En los remotos tiempos de la Edad Media, Escocia era una tierra muy codiciada. Los rudos daneses tenían una sola idea, invadir las Highlands y medir sus espadas con sus orgullosos guerreros. En varias ocasiones, intentaron conquistar las orillas escocesas. Y varias veces sus asaltos fueron valientemente rechazados.
Los guerreros escoceses, decididos a proteger su castillo hasta el último aliento, mantenían los ojos bien abiertos. Tanto de día como de noche, escrutaban la lontananza, inquietos por ver llegar un ejército danés tan temerario que no pudieran hacerle frente.

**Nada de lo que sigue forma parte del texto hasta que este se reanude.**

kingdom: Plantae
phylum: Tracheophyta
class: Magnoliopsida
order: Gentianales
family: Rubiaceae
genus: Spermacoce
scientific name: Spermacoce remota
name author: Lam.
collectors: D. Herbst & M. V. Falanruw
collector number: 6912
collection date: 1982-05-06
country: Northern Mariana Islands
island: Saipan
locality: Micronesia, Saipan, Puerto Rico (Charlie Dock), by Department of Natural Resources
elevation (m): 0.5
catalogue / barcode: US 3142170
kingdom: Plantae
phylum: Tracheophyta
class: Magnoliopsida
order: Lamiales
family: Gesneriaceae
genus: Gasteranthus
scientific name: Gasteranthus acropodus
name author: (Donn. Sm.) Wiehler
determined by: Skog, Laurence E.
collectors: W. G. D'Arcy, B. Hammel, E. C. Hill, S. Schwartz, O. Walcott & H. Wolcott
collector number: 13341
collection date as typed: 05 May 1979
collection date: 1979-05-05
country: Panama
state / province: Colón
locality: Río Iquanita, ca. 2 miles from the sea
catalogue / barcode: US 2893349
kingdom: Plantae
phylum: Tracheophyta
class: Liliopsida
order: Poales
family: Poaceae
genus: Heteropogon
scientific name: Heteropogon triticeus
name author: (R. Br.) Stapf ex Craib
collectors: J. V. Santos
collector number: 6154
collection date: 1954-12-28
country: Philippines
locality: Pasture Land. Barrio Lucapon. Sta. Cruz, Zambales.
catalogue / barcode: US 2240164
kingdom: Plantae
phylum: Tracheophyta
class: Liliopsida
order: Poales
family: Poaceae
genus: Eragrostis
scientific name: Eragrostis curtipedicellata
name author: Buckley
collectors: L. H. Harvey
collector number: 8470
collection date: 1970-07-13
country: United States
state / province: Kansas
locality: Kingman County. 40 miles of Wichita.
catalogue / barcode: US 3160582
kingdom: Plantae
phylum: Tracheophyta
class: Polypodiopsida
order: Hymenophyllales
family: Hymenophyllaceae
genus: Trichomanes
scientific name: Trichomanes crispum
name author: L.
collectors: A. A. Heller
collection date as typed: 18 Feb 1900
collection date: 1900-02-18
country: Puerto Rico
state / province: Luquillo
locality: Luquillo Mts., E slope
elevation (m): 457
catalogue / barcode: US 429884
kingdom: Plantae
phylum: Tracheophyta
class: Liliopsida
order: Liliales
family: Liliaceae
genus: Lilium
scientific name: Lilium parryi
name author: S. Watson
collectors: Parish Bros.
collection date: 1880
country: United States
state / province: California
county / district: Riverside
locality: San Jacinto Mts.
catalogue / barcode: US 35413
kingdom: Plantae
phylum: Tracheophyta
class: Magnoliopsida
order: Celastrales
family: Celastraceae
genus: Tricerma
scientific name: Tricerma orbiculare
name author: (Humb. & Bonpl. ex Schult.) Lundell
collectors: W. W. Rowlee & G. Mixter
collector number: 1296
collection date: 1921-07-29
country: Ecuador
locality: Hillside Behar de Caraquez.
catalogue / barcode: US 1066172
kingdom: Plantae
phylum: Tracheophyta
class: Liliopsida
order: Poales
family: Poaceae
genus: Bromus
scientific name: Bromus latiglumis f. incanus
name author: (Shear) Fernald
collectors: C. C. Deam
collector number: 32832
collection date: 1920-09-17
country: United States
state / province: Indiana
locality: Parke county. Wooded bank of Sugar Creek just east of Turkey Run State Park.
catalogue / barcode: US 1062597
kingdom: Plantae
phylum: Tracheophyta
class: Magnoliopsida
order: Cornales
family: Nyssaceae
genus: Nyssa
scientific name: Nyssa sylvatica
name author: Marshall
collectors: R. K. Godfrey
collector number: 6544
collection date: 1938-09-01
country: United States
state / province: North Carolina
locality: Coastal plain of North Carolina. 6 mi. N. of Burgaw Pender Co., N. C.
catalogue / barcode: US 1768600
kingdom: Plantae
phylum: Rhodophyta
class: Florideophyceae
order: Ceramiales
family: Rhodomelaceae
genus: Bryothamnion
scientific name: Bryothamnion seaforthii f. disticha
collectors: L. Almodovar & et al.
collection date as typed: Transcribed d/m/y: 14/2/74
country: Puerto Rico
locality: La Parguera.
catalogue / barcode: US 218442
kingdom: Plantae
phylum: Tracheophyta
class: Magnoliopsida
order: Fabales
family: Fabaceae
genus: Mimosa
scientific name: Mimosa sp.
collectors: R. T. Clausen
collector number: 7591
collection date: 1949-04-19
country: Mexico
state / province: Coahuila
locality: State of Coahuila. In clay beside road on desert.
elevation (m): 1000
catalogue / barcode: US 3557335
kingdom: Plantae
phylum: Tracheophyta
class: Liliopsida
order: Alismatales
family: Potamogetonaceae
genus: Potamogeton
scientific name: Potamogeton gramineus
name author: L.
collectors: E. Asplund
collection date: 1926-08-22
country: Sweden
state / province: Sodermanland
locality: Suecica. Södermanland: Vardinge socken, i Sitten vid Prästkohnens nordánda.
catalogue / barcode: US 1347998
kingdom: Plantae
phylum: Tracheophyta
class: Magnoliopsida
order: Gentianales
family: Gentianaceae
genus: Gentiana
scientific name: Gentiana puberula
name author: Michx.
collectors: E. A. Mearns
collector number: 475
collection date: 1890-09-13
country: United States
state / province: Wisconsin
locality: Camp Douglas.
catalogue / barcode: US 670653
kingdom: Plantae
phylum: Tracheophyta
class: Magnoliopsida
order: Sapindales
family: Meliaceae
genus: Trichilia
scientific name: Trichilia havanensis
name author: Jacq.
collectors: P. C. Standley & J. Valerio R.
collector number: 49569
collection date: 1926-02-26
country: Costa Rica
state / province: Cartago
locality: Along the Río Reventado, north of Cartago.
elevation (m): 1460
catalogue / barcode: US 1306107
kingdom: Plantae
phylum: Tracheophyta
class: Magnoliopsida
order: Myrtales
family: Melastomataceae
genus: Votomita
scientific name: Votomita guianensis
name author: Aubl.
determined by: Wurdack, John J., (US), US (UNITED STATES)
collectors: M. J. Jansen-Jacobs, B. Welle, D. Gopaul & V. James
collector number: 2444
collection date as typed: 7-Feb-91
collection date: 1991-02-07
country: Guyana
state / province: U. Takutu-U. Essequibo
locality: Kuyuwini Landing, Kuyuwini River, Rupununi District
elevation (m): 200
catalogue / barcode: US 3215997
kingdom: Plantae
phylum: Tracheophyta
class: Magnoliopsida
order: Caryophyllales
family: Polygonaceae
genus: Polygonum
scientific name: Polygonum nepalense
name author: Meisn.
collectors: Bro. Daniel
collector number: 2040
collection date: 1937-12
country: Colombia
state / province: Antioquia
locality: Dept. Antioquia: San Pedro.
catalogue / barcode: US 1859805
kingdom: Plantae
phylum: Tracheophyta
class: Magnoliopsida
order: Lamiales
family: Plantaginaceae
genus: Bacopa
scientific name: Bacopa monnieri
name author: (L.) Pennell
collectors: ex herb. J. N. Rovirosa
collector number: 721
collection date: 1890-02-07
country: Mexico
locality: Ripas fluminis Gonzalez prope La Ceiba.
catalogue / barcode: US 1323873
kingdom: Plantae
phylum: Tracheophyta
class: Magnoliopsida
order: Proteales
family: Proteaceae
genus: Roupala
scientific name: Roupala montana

Frente a la determinación escocesa, los daneses no estaban listos para capitular. Sí, los escoceses eran valerosos, pero los daneses eran más astutos. Y si la fuerza no les amedrantaba, probarían con las artimañas… y la discreción. De este modo, los daneses aprovechaban la noche para avanzar sin hacer ruido hasta el castillo y sorprender a los somnolientos guerreros.
Una noche, lo daneses estudiaban su plan de ejecución. Como medida de precaución, se quitaron sus zapatos y comenzaron a caminar más silenciosos que una sombra. Dieron un paso, dos, tres. Ningún escocés parecía haberlos descubierto. Reinaba el silencio más absoluto… Cuando de repente, unos gritos terribles desgarraron la noche. Los gemidos eran tan fuertes, que despertaron hasta al escocés más sordo. ¿ Qué había ocurrido ? ¡ En la oscuridad, los daneses habían entrado, descalzos, sin saberlo, en un campo de cardos ! Con cada paso que daban, los pinchos de la planta penetraban más profundamente en los pies. Vencidos por el dolor, salieron huyendo como pudieron.
Esa noche, al hacer huir en desbandada a todo un ejército, los cardos conquistaron los corazones de los escoceses. En recuerdo de esta épica historia, el cardo se convirtió en el símbolo del país y en un objeto de orgullo.